AstroReason-Bench: LLM Scientific & Agentic Evaluation
- AstroReason-Bench is a suite of open benchmarks evaluating LLMs in heliophysics and space planning under strict physical constraints.
- It uses structured datasets, expert-validated reasoning chains, and precise unit consistency checks to ensure rigorous evaluation.
- The benchmark highlights current LLM limitations in agentic planning and physical reasoning, guiding future enhancements in complex domains.
AstroReason-Bench is a suite of open benchmarks designed to rigorously evaluate the scientific and agentic reasoning capabilities of LLMs in domains characterized by rich physical structure and complex planning constraints. There exist two distinct yet thematically aligned instantiations: one targets deductive reasoning and scientific problem-solving in heliophysics and astrophysics, and the other addresses agentic planning across heterogeneous space mission operations and long-horizon scheduling.
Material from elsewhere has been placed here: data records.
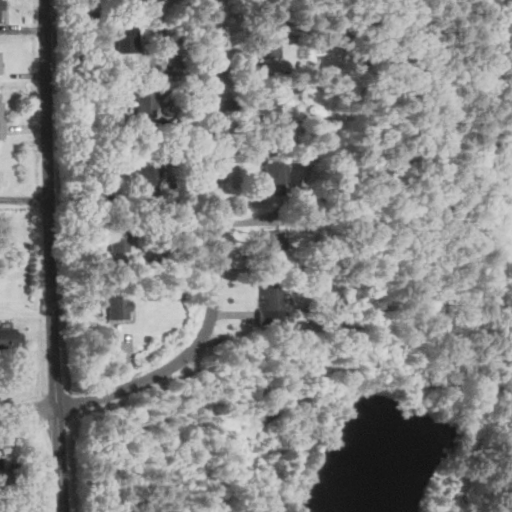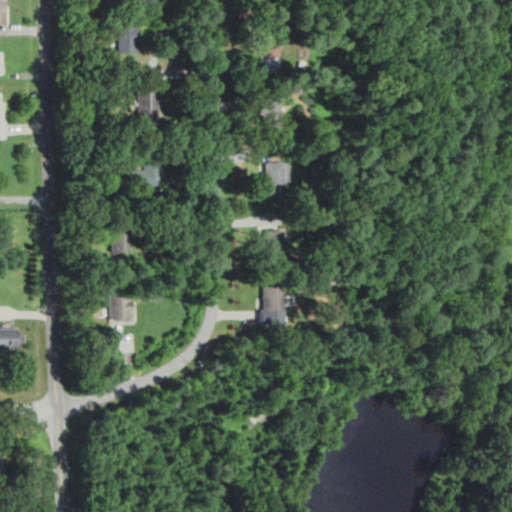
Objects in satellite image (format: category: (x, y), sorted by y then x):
building: (144, 1)
building: (145, 1)
building: (1, 4)
building: (2, 4)
building: (126, 37)
building: (126, 38)
building: (269, 48)
building: (269, 49)
building: (0, 62)
building: (0, 67)
building: (295, 87)
street lamp: (27, 93)
building: (145, 102)
building: (144, 105)
building: (269, 112)
building: (1, 115)
building: (269, 115)
building: (2, 121)
street lamp: (29, 149)
building: (147, 169)
building: (146, 174)
building: (274, 177)
building: (274, 177)
road: (24, 198)
building: (118, 232)
building: (119, 240)
building: (273, 240)
building: (276, 240)
road: (216, 251)
road: (51, 256)
building: (272, 303)
building: (117, 304)
building: (271, 304)
building: (119, 305)
building: (332, 311)
building: (7, 336)
building: (9, 337)
road: (28, 410)
street lamp: (44, 423)
building: (0, 461)
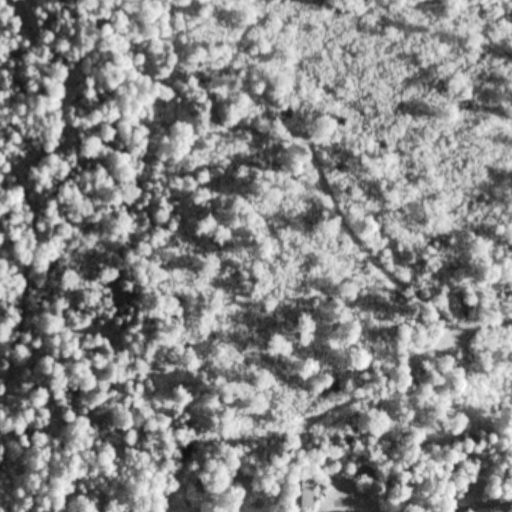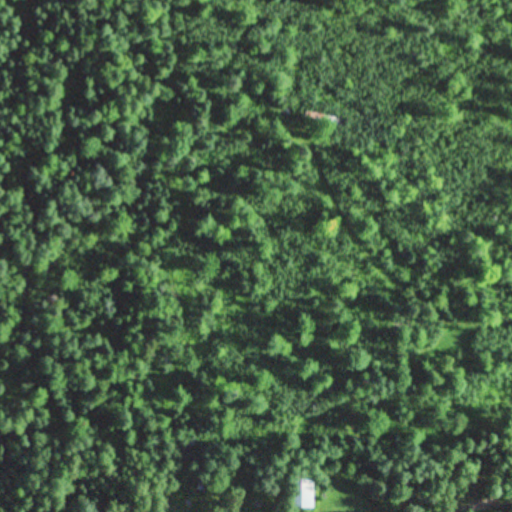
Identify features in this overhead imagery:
building: (298, 491)
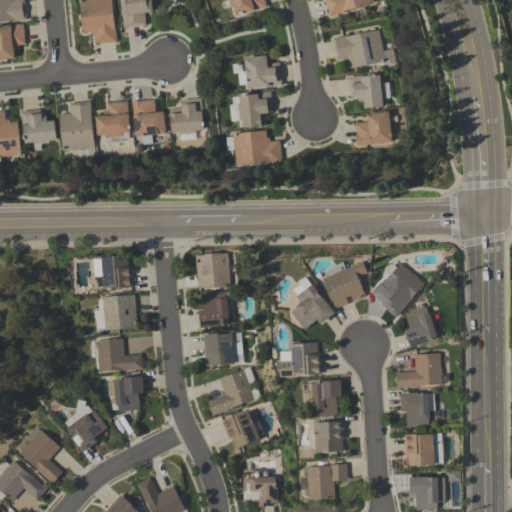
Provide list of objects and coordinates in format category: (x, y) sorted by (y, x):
building: (245, 5)
building: (343, 5)
building: (343, 5)
building: (246, 6)
building: (11, 10)
building: (12, 11)
building: (134, 12)
building: (135, 12)
building: (97, 19)
building: (97, 20)
road: (62, 36)
building: (10, 39)
building: (10, 41)
building: (359, 48)
road: (453, 48)
building: (359, 49)
road: (301, 60)
road: (81, 70)
building: (260, 72)
building: (261, 72)
building: (366, 89)
building: (365, 90)
road: (489, 106)
building: (254, 108)
building: (250, 109)
building: (187, 117)
building: (187, 117)
building: (146, 118)
building: (113, 120)
building: (113, 121)
building: (147, 121)
building: (75, 127)
building: (36, 128)
building: (37, 128)
building: (76, 128)
building: (373, 129)
building: (374, 129)
building: (8, 137)
building: (8, 137)
building: (254, 148)
building: (254, 148)
road: (470, 156)
road: (503, 215)
road: (247, 219)
building: (211, 270)
building: (212, 270)
building: (112, 271)
building: (113, 271)
road: (495, 274)
building: (345, 283)
building: (344, 284)
building: (397, 289)
building: (398, 290)
building: (310, 305)
building: (213, 310)
building: (214, 310)
building: (115, 313)
building: (116, 313)
building: (418, 327)
building: (419, 327)
park: (26, 330)
road: (475, 339)
building: (220, 349)
building: (222, 349)
building: (115, 357)
building: (116, 357)
building: (301, 358)
building: (300, 360)
road: (171, 370)
building: (421, 372)
building: (423, 372)
building: (232, 391)
building: (125, 392)
building: (126, 393)
building: (231, 393)
building: (326, 396)
building: (325, 397)
building: (416, 408)
building: (417, 408)
road: (497, 422)
building: (83, 426)
building: (240, 429)
building: (240, 429)
road: (371, 429)
building: (86, 430)
building: (328, 436)
building: (329, 436)
building: (419, 449)
building: (423, 449)
building: (41, 455)
building: (42, 455)
road: (119, 465)
building: (17, 480)
building: (323, 480)
building: (324, 480)
building: (17, 481)
road: (477, 487)
building: (260, 489)
building: (260, 490)
building: (426, 492)
building: (427, 492)
building: (159, 497)
building: (160, 498)
building: (120, 505)
building: (120, 506)
building: (1, 510)
building: (1, 510)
Both variants advance the diagnostic evaluation of LLMs in settings where physical assumptions, unit consistency, and multistep constraint reasoning are irreducibly central (Lee et al., 23 Nov 2025, Wang et al., 16 Jan 2026).
1. Benchmark Scope and Motivation
AstroReason-Bench addresses the key deficit in current agentic LLM benchmarks, which mainly operate in symbolic or weakly-grounded domains, by incorporating tasks where grounded physical reasoning, resource-aware multistep planning, and domain-specific conventions are non-negotiable. In the scientific reasoning variant, the benchmark is constructed from NASA/UCAR "Living With a Star" summer school problem sets, with ground truth based on expert-formulated chains of reasoning and full capture of underlying physical assumptions (Lee et al., 23 Nov 2025). In the space planning context, AstroReason-Bench formalizes five prototypical classes of Space Planning Problems (SPP)—spanning deep-space network scheduling, agile Earth-observation, and integrated sensing-and-communications constellations—where high-stakes objectives, hard physical constraints, and long-horizon trade-offs are central (Wang et al., 16 Jan 2026).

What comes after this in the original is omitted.